Recorded data
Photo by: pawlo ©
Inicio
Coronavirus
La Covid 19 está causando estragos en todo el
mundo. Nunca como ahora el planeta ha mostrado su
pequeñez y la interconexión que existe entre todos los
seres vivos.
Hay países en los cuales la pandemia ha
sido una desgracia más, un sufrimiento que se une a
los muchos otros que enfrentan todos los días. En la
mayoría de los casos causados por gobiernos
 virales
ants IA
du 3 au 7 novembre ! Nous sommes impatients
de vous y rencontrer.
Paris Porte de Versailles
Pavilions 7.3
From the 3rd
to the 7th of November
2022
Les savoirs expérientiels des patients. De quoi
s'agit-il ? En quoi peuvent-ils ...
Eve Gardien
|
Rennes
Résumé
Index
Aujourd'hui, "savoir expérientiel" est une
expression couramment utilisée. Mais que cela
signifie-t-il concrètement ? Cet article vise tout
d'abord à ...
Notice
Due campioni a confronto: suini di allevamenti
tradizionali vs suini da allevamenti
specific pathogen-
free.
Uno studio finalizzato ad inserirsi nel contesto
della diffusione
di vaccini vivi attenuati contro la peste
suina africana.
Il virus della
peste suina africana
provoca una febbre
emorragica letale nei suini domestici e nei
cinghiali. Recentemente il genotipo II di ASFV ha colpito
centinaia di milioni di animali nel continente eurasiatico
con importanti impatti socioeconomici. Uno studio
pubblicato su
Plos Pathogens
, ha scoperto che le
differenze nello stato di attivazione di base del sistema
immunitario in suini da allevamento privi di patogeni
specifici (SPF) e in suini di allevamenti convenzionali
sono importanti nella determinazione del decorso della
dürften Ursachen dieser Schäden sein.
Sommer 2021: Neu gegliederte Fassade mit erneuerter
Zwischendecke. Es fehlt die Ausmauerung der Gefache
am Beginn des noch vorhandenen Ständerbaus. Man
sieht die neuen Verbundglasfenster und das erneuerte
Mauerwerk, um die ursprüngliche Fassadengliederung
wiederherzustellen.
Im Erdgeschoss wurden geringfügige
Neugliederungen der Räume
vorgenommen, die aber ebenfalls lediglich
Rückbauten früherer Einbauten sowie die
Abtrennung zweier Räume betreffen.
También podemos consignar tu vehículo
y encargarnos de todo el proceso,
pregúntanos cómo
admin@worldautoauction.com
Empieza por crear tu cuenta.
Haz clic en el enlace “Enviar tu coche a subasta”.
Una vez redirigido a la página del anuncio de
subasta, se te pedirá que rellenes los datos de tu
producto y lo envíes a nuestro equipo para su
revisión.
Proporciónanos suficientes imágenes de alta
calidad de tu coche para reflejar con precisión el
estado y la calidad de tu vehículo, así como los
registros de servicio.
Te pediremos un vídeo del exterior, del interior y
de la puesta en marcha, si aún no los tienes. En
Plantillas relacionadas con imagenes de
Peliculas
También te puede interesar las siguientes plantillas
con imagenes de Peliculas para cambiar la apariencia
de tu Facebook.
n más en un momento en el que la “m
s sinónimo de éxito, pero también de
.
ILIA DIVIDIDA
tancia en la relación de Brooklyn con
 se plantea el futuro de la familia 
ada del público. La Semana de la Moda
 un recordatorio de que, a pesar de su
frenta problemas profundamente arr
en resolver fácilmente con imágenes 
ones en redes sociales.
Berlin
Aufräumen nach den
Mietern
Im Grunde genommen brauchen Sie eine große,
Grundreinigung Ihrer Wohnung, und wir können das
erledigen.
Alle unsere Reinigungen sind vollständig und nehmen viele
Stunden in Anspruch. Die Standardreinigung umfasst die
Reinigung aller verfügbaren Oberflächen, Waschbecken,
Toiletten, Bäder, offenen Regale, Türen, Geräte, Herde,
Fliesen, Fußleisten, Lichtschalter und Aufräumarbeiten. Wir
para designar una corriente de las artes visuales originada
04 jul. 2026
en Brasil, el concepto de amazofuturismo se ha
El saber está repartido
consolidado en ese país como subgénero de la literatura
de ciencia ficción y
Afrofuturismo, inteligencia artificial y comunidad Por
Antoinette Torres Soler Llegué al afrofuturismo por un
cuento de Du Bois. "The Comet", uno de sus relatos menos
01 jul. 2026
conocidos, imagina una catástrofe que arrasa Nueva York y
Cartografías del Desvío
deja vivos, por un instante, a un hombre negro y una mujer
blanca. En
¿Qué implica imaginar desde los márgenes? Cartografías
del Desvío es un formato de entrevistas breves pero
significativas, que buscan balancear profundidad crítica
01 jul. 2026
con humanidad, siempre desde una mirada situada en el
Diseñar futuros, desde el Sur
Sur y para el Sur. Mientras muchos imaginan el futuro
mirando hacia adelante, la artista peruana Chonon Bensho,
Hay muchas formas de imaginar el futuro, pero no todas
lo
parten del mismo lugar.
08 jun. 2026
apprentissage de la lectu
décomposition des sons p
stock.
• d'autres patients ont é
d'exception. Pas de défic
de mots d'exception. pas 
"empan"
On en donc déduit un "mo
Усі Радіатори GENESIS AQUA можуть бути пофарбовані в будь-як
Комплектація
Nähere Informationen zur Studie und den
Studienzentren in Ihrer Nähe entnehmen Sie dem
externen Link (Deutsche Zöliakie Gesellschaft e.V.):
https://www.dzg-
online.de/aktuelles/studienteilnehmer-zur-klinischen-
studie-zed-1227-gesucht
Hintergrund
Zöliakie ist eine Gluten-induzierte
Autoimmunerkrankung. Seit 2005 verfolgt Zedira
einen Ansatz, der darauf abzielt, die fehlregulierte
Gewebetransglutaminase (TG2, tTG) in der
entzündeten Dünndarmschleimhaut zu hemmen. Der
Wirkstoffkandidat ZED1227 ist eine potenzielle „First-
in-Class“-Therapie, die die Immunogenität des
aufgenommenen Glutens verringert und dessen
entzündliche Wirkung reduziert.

Exercise goal
Lines holding the word "suina" are the answer; copy each one from the records above.

Solution for this problem
suina africana.
peste suina africana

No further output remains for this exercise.